Of pigs and hyenas

September 2, 2010

ANC

Financial Mail editor Barney Mthombothi’s latest column

Jacob Zuma has, it seems, changed in a matter of a few months from a tsunami that sweeps everything before it to a hyena that’s turned the state into a feeding trough (or is it a carcass?) for its immediate family while the poor struggle to survive.

People who idolised him not so long ago — and indeed propelled him to the highest office in the land — have now become his harshest critics. Nobody was more passionate about Zuma than Cosatu’s Zwelinzima Vavi.

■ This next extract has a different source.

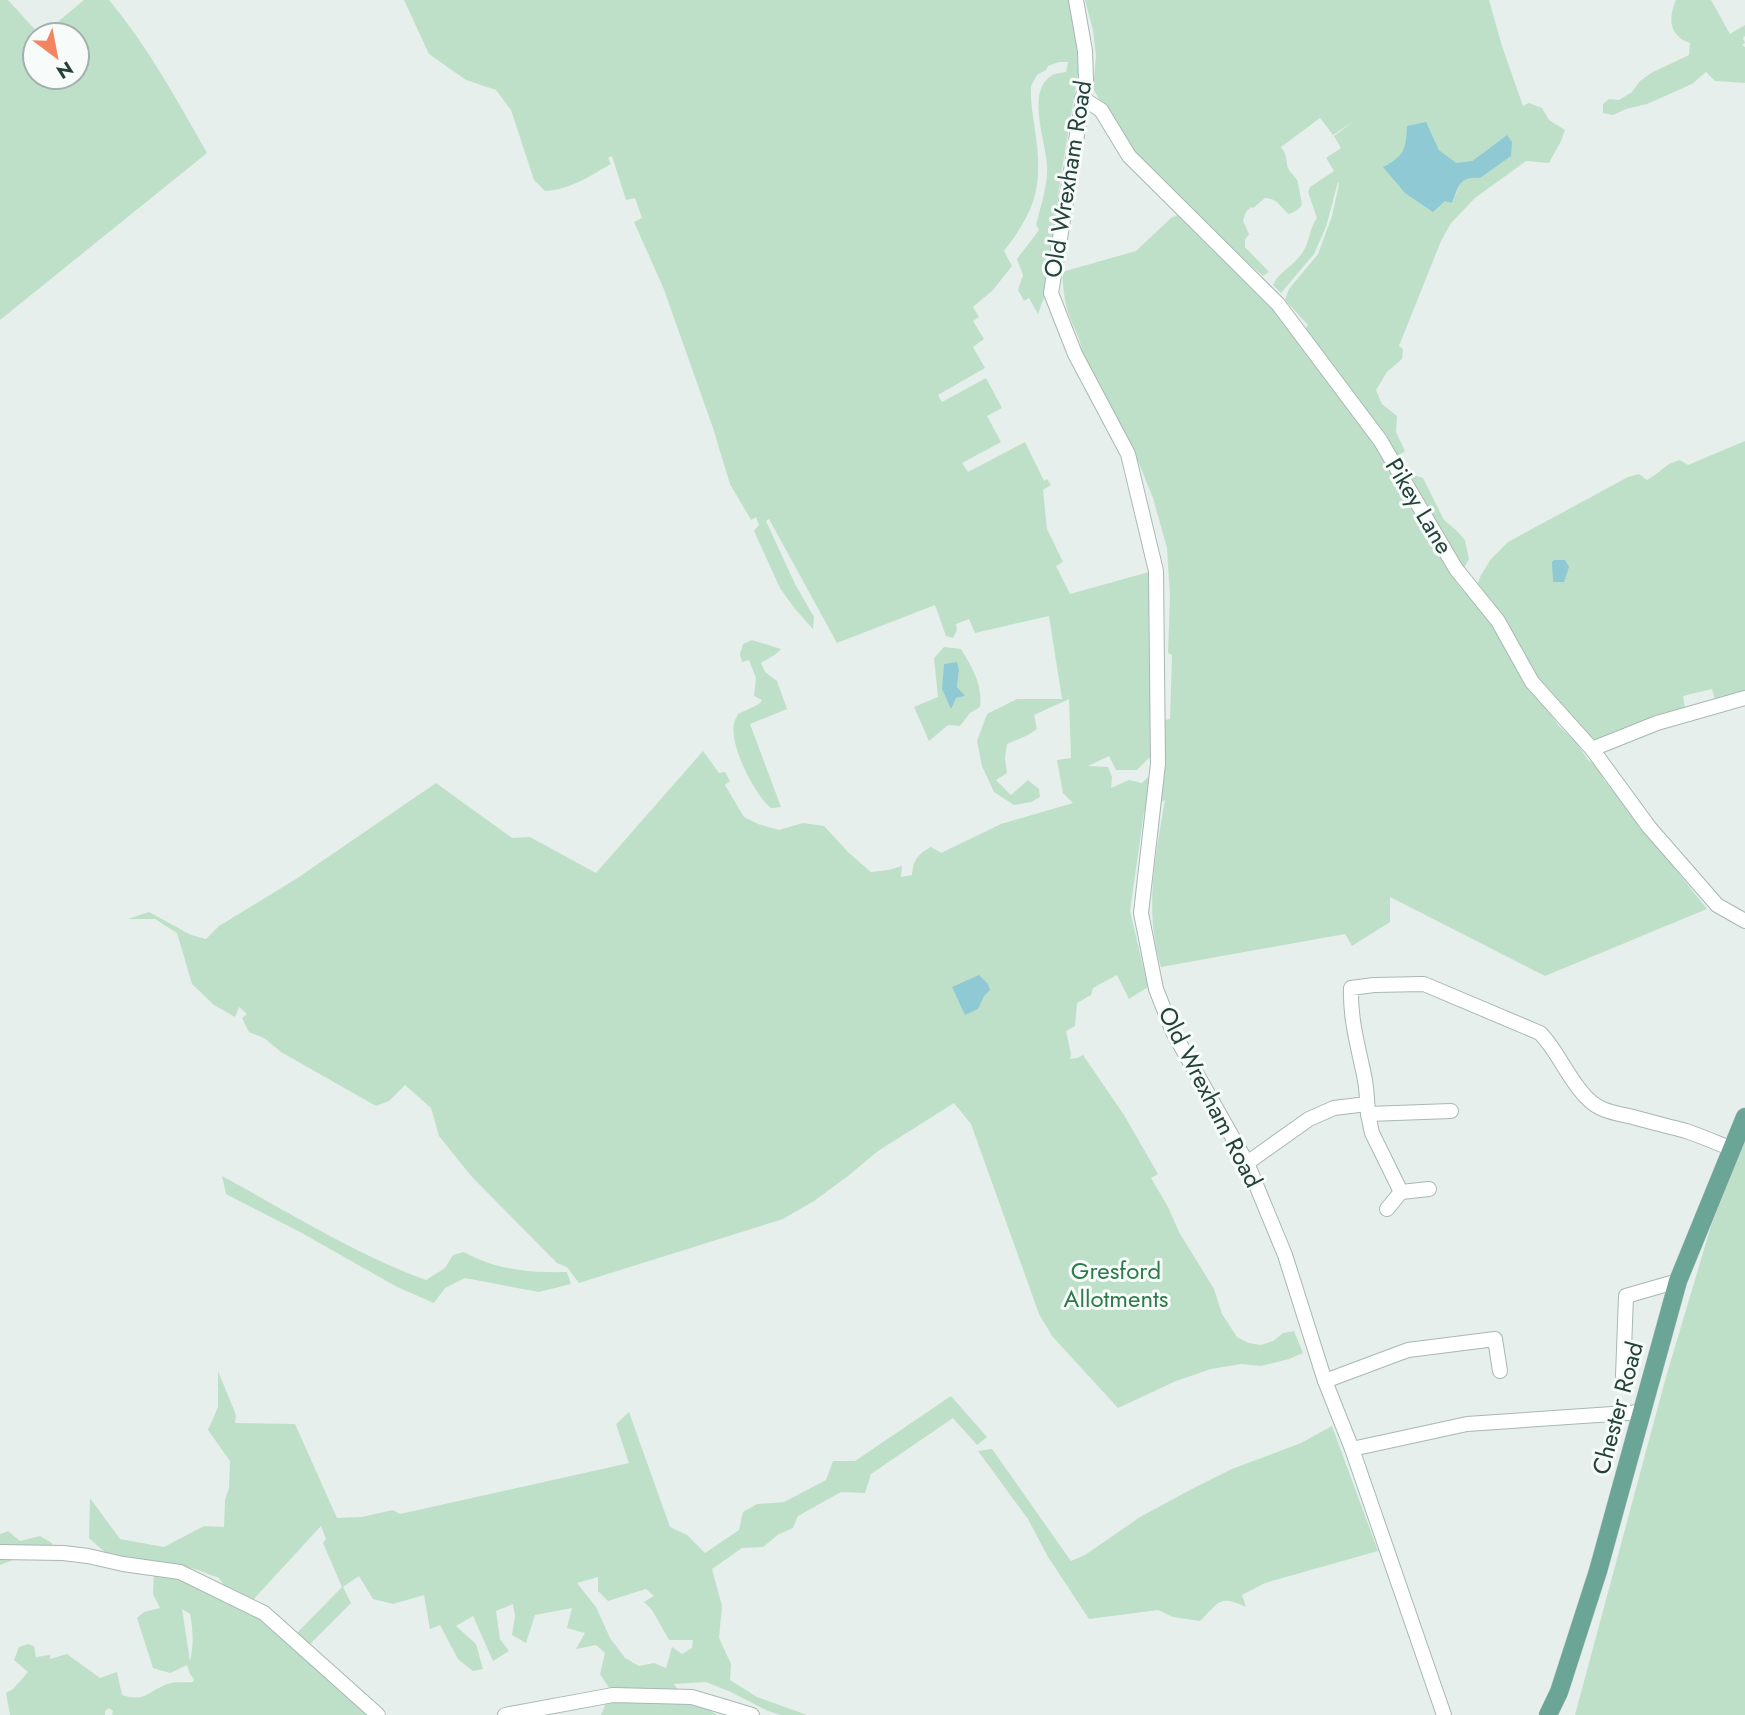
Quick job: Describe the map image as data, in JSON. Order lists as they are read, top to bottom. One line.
{"streets":{"main road":["Chester Road"],"street":["Old Wrexham Road","Pikey Lane"]},"crossings":[["Old Wrexham Road","Pikey Lane"]],"parks":["Gresford Allotments"],"north":"bottom right"}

But last week Vavi was warning of a coming predator state headed by “powerful, corrupt and demagogic political hyenas” using the state to enrich themselves and their families. Comparing a person to a hyena is the crudest form of insult.

Hyenas are ugly, devious, cowardly things which often feed on other animals’ prey. They are scavengers. Many cultures have a negative view of the hyena, often associating it with gluttony, uncleanliness and cowardice.

In African folklore, witches and sorcerers are believed to ride hyenas at night. Clement of Alexandria noted in Paedagogus that the hyena was “quite obsessed with sexual intercourse” and some Europeans used to associate the hyena with sexual deformity, prostitution and deviant sexual behaviour.

The word hyena is apparently derived from the Greek hyaina which means “pig”, and has an association with treachery and greed.

I’m not sure if Vavi’s choice of a hyena to make his point was deliberate or off the cuff. Nobody seems to have a kind word for Zuma these days . Thabo Mbeki must be chuckling.

But events under Zuma’s non-leadership are no laughing matter. The country is reaping what the likes of Vavi have sown . Nobody championed Zuma’s cause with more vigour than Vavi. He raised him from the dead, figuratively speaking. Now the tsunami has turned out to be a murky pond whose stillness merely reflects the paucity of ideas and lack of vision.

Zuma’s ascent to power was supposed to have led to the ultimate comradely nirvana, with the communists and the unions having sole proprietorship of his nose and his ear. It hasn’t turned out that way, as Vavi has attested. Hell, it seems, hath no fury like a trade unionist scorned. But if even Zuma, that likable malleable, cannot be the glue that holds the alliance together, who can?

The constitution allows the president to serve two terms. If Zuma is denied a second term, it would mean none of the presidents since 1994 would have finished two terms in office. Nelson Mandela stood down voluntarily; Mbeki was forcibly removed by the very people now baying for Zuma’s blood.

That suggests there’s something fundamentally wrong with the way we elect our leaders. In fact they are elected by a small coterie, on whose mood swings the country’s fate thus depends. It cannot be right, for instance, that politicians, perhaps against their better judg ment , sheepishly kowtow to the moronic exigencies of the ANC Youth League simply because it can make or break their careers. It is as humiliating to them as it is dangerous for the country.

The crucial issue is lack of democracy within the ANC, and a system that forbids the public from directly electing its leaders. The ANC’s deployment policy and its so-called anti-careerism stance mean that people with leadership ambitions are either coy about, or discouraged from, throwing their hat into the ring. It’s left to a few individuals to act as kingmakers. Which is why a flawed candidate such as Zuma was able to triumph.

The ANC should ditch its Stalinist mentality and embrace democracy. Leaders with impeccable credentials will then emerge.

And the case for ordinary citizens to directly elect their leaders, including their president, in a democracy is incontrovertible. It needs no argument.